Высказав сомнения в способности собеседника найти откровения вне художественной формы, он перевел разговор на «Анну Каренину»: «Анна Каренина возбуждает такое восхищение и такое ожесточение, какого я не помню в литературе» (П 1: 258). (Главы 7–20 части пятой вышли в свет в журнале «Русский вестник» в апреле.)
Толстой давно уже просил Страхова перестать хвалить его роман. Что касается своих попыток философствовать, то Толстой понимал, что он выражается неясно, но надеялся, что его собеседник поймет «и дурно выраженное» (П 1: 261). Он сделал еще одну попытку определить тот принцип, который объемлет и живое и неживое, и «я» и «не-я»: «Бог живой и Бог любовь» (П 1: 262, 14 апреля 1876).
Страхов немедленно сел за ответ, но отправил свое «философское письмо» только 8 мая 1876 года (П 1: 271). Он вновь предпринял попытку поставить неясные мысли Толстого в контекст профессиональной философии:
Вы видите в мире Бога живого и чувствуете его любовь. Теперь мне ясна Ваша мысль, и сказать Вам прямо, я чувствую, что ее можно развить логически в такие же строгие формы, какие имеют другие философские системы. Это будет пантеизм, основным понятием которого будет любовь, как у Шопенгауэра воля, как у Гегеля мышление (П 1: 263).
Толстой не ответил. Он вернется к философской переписке только шесть месяцев спустя (П 1: 291, 12–13 ноября 1876). Летом 1876 года Страхов дважды посетил Ясную Поляну, и они продолжали свое философствование с глазу на глаз.
Эпистолярный философский диалог зашел в тупик. Другая тема теперь заняла главное место в переписке Толстого и Страхова: «Анна Каренина».
«Чтобы вам, вместо того, чтобы читать Анну Каренину, кончить ее…»

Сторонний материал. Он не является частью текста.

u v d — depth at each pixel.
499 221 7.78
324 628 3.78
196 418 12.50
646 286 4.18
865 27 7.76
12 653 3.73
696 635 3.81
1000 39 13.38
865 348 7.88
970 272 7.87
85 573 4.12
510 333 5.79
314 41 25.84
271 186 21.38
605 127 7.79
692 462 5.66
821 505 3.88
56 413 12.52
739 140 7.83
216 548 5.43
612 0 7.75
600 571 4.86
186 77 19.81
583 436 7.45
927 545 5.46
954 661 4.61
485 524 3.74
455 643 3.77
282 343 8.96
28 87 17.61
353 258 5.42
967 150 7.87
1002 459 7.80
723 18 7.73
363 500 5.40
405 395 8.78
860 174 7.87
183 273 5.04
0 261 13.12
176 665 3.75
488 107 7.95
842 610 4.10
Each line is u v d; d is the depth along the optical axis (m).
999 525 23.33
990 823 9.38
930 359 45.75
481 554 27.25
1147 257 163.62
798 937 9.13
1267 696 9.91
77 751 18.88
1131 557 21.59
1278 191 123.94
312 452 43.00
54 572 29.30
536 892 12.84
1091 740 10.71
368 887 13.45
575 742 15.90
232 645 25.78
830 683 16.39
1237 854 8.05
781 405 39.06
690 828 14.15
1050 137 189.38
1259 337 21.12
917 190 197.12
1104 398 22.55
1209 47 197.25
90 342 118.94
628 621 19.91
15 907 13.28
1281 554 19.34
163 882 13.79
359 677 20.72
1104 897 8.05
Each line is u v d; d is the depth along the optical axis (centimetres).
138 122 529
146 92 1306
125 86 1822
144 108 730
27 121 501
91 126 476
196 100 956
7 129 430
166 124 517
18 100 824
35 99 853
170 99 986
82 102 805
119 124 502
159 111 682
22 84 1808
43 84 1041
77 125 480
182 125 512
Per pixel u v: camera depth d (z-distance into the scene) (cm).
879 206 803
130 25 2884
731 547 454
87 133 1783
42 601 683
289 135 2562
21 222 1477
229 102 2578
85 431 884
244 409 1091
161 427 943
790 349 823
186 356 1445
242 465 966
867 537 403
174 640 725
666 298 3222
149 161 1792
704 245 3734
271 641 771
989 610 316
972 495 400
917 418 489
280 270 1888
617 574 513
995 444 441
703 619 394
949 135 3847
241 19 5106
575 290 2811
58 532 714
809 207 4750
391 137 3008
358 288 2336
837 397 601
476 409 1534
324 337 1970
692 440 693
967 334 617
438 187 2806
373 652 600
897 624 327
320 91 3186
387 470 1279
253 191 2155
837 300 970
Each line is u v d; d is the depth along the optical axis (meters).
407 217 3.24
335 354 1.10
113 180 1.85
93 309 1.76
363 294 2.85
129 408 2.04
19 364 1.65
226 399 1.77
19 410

В течение всего года Толстой был раздражен призывами Страхова вернуться к «Анне Карениной». Со своей стороны, он упрекал Страхова в том, что тот продолжал заниматься литературной критикой: «Тут вы платите дань, несмотря на ваш огромный и независимый ум, дань Петербургу и литтературе» (П 1: 244, 1–2 января 1876; курсив Толстого; по-видимому, от французского «littе́rature»). Он просил Страхова показать истинную дружбу: или не хвалить роман, или написать про все, что в нем дурно. В этом контексте Толстой заметил: «Мерзкая наша писательская должность — развращающая» (П 1: 259, 8–9 апреля 1876). Мимоходом он упомянул, что думает оставить роман без завершения (П 1: 259).
Это так взволновало Страхова, что он обратился к Толстому со страстным призывом:
Вы теряете Ваше обыкновенное хладнокровие и, кажется, желаете от меня совета — прекратить печатанье Анны Карениной и оставить в самом жестоком недоумении тысячи читателей, которые все ждут и все спрашивают, чем же это кончится? <…> Вы меня привели в такое волнение, как будто мне самому приходится писать конец романа (П 1: 264–265, апрель 1876).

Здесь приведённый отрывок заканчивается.